The famous actress receives the Time Machine Award, the same day that Vigalondo explains the secrets of ‘Colossal’ and the two Sitges 2016 official books are presented
Barbara Crampton’s magic shines in Sitges: yesterday she welcomed the Sitges Zombie Walk, today she presented Beyond the Gates and will receive the Time Machine Award in recognition of a solid career that includes titles like Re-Animator, Chopping Mall, From Beyond or Space Truckers.
When Stuart Gordon’s film Re-Animator was presented in the in competition Official Selection at the 1985 Sitges Film Festival (winning the Award for Best Feature Length Film), few suspected that over time, the young twentysomething lady starring in the film would become one of the most famous scream queens in fantastic genre films. “Thank you so much for saying I’m an actress with one of the best screams on screen”, the actress commented with a laugh at the press conference. Crampton presented Beyond the Gates in the Festival’s Panorama Fantàstic section where, in addition to being one of the lead actresses, she is also a producer. “I chose Barbara because she was the perfect actress to make the connection I wanted with films from the eighties”, stated Jackson Stewart, the film’s director. The film’s action is set in the present, but it is glossed with a patina of eighties nostalgia, where Crampton’s awesome presence places an essential role in the storyline. “In addition to the screenplay, I loved the movie’s characters and, of course, my own role. I thought they were all very interesting and since I really wanted to help Jackson pull off the project, I got involved not only as an actress but also in production”, remarked Campton, who also had words of praise for the Festival when she stated that “now that we can find some festival around the world almost every week, Sitges has been one of the few places that has always banked on genre films and has been supporting them for nearly 50 years”.

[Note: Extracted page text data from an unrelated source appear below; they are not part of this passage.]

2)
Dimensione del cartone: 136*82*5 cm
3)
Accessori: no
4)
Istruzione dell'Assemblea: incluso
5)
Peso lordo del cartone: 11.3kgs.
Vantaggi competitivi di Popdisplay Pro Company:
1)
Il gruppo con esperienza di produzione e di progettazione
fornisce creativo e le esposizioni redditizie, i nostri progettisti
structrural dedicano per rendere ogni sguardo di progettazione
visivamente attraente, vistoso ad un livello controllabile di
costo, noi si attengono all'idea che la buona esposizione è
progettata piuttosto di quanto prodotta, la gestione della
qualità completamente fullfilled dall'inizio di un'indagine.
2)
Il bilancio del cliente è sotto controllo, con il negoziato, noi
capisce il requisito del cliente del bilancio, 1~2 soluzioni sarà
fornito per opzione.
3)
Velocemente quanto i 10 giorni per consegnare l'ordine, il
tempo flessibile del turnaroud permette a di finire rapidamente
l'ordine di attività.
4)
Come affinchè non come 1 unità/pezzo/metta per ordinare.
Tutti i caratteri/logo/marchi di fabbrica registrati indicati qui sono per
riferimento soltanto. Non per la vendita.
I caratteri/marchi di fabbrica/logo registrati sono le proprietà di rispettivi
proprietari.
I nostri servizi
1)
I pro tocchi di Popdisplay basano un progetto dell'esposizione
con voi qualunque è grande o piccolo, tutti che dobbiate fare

As a part of the side events offered by the Festival, the two Sitges 2016 official books were presented in the Fnac marquee: Donde nadie ha llegado antes (Star Trek) and Red Planet Marx. La conquista soviética del espacio, both published by Tyrannosaurus Books. The event was attended by Ángel Sala, along with a considerable representation on behalf of their authors: Jordi Sánchez Navarro, Cels Piñol, Jordi Ojeda and Luis Rosales, as well as publisher José Miguel Rodríguez. “There are two options: addressing the subject once and for all –something that involves a lot of time and substantial resources–, or adopting an impressionist, personal point of view, achieving a reflection of the author’s relationship with the theme to be addressed. This was our way of seeing things when it came to talking about the Star Trek universe”, stated Sánchez Navarro. On the other hand, Jordi Ojeda referred to the technological revolution that the Star Trek saga represented: “The cell phone exists today because a Star Trek fan thought up the idea after seeing one of the series’ episodes”, while Ángel Sala highlighted the effort and satisfaction of presenting a book on Soviet science fiction: “it’s the first time that a subject like this has been addressed, given the intrinsic difficulty of finding films from that time in optimum condition, and not the Americanized copies that we got back in the fifties”.
Nacho Vigalondo is another one of the important figures that can be seen in Sitges. Colossal was screened with great expectation on Friday, and was presented today at a press conference, along with Nahikari Ipiña, the producer who has accompanied him in all of his projects. “Beyond the brilliant idea that can remain stored in a box for many years, what makes a film come into existence is the emotional arc: the character that will give life to the story”, commented Vigalondo, focusing Colossal’s spotlight on Gloria, played by Anne Hathaway. “Seeing how Ann started to become Gloria in a question of minutes after speaking to her about the story in a New York café led us to understand that the project would be possible”, explained producer Nahikari Ipiña. “Something as simple as the leading character’s final gaze is the reason that Anne Hathaway decided to become our heroin”, confirmed Vigalondo, a filmmaker with a special fondness for the Festival (he presented his debut film Timecrimes, here).
Sitges 2016’s third day continued with the screenings of the best fantastic cinema (like Are We not Cats or the Japanese Museum), animated films (presenting the first batch of in competition animated shorts) and Catalan productions like El cor del pi negre, the debut feature film from Jaume Pujades who held a talk with the audience following the screening. In the afternoon, the Tramuntana offered the premiere of Likely Stories, the miniseries directed by Neil Gaiman, and the Hong Kong Trade Development Council (the financial office in Brussels to promote relations between Europe and Hong Kong) offered Festival guests a cocktail attended by Dante Lam, one of the most representative directors of the former British colony, who is visiting the Festival to present his latest film Operation Mekong.